* [Directions]: I would like each line of the data that holds the word "legume" copied out.

* [Source material]:
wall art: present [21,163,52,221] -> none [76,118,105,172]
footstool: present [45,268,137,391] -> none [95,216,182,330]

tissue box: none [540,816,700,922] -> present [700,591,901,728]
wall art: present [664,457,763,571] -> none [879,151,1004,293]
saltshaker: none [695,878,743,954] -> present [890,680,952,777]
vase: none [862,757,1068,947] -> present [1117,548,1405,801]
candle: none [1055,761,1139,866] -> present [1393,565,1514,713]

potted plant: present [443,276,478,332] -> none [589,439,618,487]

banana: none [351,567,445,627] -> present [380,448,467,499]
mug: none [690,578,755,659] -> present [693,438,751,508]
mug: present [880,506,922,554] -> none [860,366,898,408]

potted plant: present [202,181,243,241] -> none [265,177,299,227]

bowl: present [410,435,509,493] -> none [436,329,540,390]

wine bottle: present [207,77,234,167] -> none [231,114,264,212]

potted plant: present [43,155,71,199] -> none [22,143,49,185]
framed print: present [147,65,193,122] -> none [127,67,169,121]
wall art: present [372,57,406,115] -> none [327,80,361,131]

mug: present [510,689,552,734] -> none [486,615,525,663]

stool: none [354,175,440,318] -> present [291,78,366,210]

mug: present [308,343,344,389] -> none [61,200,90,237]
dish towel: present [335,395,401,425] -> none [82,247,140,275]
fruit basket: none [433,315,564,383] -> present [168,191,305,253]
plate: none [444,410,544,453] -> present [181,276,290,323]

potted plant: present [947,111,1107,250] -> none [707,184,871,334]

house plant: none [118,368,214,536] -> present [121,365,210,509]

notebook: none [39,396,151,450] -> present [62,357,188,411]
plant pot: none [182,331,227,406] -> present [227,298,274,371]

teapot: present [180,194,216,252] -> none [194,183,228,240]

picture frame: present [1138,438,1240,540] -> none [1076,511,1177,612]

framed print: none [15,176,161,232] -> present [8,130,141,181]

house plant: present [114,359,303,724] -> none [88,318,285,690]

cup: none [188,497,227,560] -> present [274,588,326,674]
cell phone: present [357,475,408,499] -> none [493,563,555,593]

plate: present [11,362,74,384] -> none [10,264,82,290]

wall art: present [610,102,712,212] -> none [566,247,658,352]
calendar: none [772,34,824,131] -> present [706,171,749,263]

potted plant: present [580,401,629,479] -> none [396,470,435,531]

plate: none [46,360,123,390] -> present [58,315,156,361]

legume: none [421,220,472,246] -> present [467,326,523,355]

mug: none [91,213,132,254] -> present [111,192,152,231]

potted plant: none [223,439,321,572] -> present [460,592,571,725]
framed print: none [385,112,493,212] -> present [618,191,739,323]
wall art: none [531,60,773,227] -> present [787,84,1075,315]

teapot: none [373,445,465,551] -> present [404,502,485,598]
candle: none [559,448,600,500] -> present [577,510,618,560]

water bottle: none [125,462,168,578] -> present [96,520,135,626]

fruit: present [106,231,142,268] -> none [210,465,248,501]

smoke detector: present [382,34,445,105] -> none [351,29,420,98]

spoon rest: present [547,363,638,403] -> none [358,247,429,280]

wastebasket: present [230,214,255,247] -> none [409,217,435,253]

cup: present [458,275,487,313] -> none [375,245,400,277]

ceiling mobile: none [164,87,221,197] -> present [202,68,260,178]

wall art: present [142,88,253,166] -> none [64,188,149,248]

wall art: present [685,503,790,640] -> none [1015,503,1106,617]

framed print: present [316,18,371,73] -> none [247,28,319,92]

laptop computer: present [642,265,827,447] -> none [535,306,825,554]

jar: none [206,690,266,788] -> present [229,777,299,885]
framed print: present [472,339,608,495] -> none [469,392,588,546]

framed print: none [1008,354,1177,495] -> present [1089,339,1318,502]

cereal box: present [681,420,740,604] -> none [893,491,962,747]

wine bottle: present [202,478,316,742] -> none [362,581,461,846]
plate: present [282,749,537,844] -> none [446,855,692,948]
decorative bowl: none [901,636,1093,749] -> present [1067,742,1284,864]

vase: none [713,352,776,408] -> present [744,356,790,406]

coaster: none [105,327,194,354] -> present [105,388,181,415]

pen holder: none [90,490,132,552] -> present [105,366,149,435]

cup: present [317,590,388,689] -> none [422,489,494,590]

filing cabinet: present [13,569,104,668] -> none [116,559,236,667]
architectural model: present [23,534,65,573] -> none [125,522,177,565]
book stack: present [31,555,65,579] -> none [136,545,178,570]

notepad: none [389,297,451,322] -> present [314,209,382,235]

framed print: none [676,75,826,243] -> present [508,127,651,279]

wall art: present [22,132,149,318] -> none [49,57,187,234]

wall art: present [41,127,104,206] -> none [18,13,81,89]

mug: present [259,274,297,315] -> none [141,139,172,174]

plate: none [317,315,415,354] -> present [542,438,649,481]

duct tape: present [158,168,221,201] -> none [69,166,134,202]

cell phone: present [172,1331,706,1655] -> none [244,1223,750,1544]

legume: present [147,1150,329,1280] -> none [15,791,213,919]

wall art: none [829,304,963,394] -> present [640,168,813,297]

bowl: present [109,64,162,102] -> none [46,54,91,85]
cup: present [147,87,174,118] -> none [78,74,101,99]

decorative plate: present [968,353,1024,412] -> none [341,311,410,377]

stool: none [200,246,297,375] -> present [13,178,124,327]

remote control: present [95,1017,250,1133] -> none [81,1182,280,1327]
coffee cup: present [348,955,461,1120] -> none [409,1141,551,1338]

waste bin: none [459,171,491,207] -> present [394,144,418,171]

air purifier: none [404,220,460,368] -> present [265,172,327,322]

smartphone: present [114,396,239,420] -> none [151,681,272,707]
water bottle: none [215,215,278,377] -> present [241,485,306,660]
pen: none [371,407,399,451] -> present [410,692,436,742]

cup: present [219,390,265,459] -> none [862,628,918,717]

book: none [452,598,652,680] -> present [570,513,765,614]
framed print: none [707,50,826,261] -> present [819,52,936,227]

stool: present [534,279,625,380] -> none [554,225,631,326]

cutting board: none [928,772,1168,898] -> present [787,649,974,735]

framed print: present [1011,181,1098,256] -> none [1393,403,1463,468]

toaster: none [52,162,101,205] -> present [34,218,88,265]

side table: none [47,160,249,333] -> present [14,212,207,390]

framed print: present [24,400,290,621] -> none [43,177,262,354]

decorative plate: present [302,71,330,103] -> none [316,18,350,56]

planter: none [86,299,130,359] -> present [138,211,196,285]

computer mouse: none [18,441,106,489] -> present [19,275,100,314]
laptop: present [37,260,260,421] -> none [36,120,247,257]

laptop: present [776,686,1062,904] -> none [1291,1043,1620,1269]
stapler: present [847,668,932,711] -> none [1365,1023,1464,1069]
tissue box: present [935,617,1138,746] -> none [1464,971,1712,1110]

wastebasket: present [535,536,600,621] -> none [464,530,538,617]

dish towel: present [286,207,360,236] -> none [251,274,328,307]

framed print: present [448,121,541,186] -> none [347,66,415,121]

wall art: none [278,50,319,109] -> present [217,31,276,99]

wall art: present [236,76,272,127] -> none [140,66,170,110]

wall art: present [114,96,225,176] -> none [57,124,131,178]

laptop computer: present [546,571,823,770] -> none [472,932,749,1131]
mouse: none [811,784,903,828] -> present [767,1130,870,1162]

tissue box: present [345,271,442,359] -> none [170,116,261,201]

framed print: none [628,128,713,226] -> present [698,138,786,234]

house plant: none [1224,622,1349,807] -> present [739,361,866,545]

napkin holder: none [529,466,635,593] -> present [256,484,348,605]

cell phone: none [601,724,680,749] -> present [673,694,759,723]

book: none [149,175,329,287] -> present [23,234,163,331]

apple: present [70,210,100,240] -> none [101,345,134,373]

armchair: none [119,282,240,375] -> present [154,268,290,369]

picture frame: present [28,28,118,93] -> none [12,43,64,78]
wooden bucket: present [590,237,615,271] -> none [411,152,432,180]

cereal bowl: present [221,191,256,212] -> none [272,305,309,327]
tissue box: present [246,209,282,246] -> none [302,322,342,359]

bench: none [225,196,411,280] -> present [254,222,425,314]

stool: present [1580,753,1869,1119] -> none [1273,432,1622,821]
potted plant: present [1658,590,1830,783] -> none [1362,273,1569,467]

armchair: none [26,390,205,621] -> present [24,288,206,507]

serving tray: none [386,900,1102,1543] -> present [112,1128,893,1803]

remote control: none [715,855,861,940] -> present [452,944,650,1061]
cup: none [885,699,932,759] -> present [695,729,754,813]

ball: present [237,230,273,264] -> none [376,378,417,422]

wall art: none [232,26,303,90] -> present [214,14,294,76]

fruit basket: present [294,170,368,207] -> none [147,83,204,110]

* [Written response]:
legume: none [421,220,472,246] -> present [467,326,523,355]
legume: present [147,1150,329,1280] -> none [15,791,213,919]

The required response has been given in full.